• **REQUIRED ACTION A**: In the Best and Brightest passage, list every place and institution that the Esquire article traces in Wise Young's history.
• **REQUIRED ACTION B**: Copy everything in the Best and Brightest passage from "Credit: Nick Romanenko" down to "of the magazine.", replacing "world-renowned" with "internationally known".
• **REQUIRED ACTION C**:
Answer these questions from the Best and Brightest passage.
(i) In which issue of Esquire is Wise Young featured?
(ii) In what year did Richard Florida graduate from Rutgers College?
(iii) How many pages does Esquire devote to Wise Young's story?

SOURCE EXTRACT section start

Credit: Nick Romanenko
Rutgers’ Wise Young, world-renowned neuroscientist and spinal cord injury researcher, has been selected by Esquire magazine as one of the “Best and Brightest 2005” and is featured in the December issue of the magazine.
Another of Esquire’s picks for “Best and Brightest 2005” is acclaimed social theorist and author Richard Florida, a 1979 Rutgers College graduate. Florida is the author of two books that explore the role of creativity in the workforce and take issue with America’s xenophobic practices in the global community, “The Rise of the Creative Class” and “The Flight of the Creative Class.” He is the Hirst Professor in the School of Public Policy at George Mason University and a nonresident senior fellow at the Brookings Institution.
“Esquire’s dual recognition does Rutgers proud,” said President Richard L. McCormick. “Wise Young is an exceptional individual, a teacher par excellence committed to training the next generation of neuroscientists and an untiring advocate for biomedical research to ‘cure the incurable.’ We are pleased to count him as a member of our faculty. We are also pleased to see Rutgers College alum Richard Florida in the Esquire spotlight as well. His positions on the global competition for talent strike a responsive chord with many economists and politicians facing America’s struggle to retain scientific, technological and economic leadership on the world stage.”
Esquire takes five pages to tell Wise Young’s story, tracing his history from mid-century Hong Kong and Japan, through Reed College, Woods Hole and New York University, to his tenure at Rutgers. The article details his accomplishments in medicine and chronicles the evolution of his dedication to curing the injured and afflicted in a manner marked by exceptional sensitivity and humanity.

SOURCE EXTRACT section end
SUPPLIED RECORDS section start

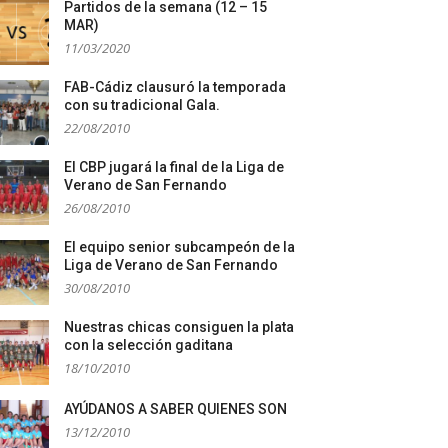
Partidos de la semana (12 – 15
MAR)
11/03/2020
FAB-Cádiz clausuró la temporada
con su tradicional Gala.
22/08/2010
El CBP jugará la final de la Liga de
Verano de San Fernando
26/08/2010
El equipo senior subcampeón de la
Liga de Verano de San Fernando
30/08/2010
Nuestras chicas consiguen la plata
con la selección gaditana
18/10/2010
AYÚDANOS A SABER QUIENES SON
13/12/2010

SUPPLIED RECORDS section end

• **RESPONSE AREA A**:
Hong Kong
Japan
Reed College
Woods Hole
New York University
Rutgers

• **RESPONSE AREA B**:
Credit: Nick Romanenko
Rutgers’ Wise Young, internationally known neuroscientist and spinal cord injury researcher, has been selected by Esquire magazine as one of the “Best and Brightest 2005” and is featured in the December issue of the magazine.

• **RESPONSE AREA C**:
(i) The December issue
(ii) 1979
(iii) Five pages